• [SOURCE PASSAGE]:
Digression: Why do you want to enable this beta utf-8 option?

imba-tjd avatar May 06 '22 01:05 imba-tjd

@imba-tjd linux and macos both set the default encoding to utf8. i need to share source codes with chinese characters between my windows machine and linux machine (wsl1 and wsl2 use utf-8, too).

everything411 avatar May 06 '22 05:05 everything411

Did you tried to input Chinese from stdin? Try this

System.out.println(new Scanner(System.in).nextLine());

You will find that it fails to read, if you enabled the beta utf8.

imba-tjd avatar May 06 '22 05:05 imba-tjd

I have also noticed this bug before. infact it not only affects java, but for C scanf, C++ cin, C# Console.Readline, they all don't accept chinese when utf8 enabled.

I believe that this is a windows console related bug instead of the language runtime. see https://docs.microsoft.com/zh-cn/windows/console/classic-vs-vt and https://github.com/microsoft/terminal/issues/7777

everything411 avatar May 06 '22 09:05 everything411

The issue https://bugs.openjdk.org/browse/JDK-8272352 might be relevant here; it was backported to OpenJDK 11.0.17 and Java 17.0.5 quite recently.

• [INFORMATION SHOWN]:

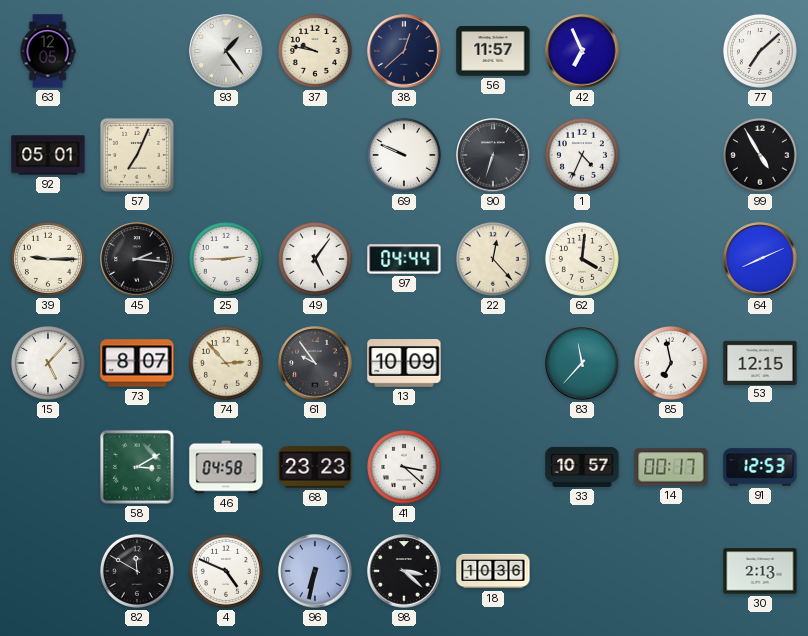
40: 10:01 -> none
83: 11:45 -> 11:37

---

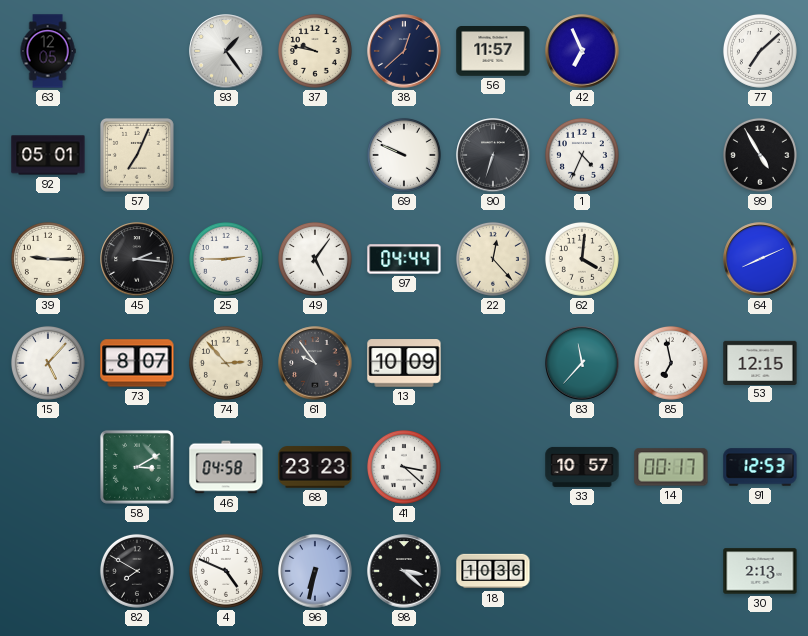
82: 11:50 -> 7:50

• [PARTS OF THE EXERCISE]:
a - Write out the part of the UTF-8 discussion starting with "Did you tried" and going on through "when utf8 enabled.".
b - Write the next part of the UTF-8 discussion, picking up after its last post.
You won't need the lines in the two blocks for anything here.

• [RESULTS OF THE EXERCISE]:
a -
Did you tried to input Chinese from stdin? Try this

System.out.println(new Scanner(System.in).nextLine());

You will find that it fails to read, if you enabled the beta utf8.

imba-tjd avatar May 06 '22 05:05 imba-tjd

I have also noticed this bug before. infact it not only affects java, but for C scanf, C++ cin, C# Console.Readline, they all don't accept chinese when utf8 enabled.

b -
(Just passing by... I saw this thread as I was fixing Unicode problems in the NetBeans IDE.)

eirikbakke avatar Nov 29 '22 17:11 eirikbakke

@everything411 Are you able to try with our latest 17.0.5 build? As @eirikbakke mentions, the upstream issue seems to be fixed.

karianna avatar Nov 29 '22 22:11 karianna

@karianna I can confirm that all bugs I reported here no longer exist now.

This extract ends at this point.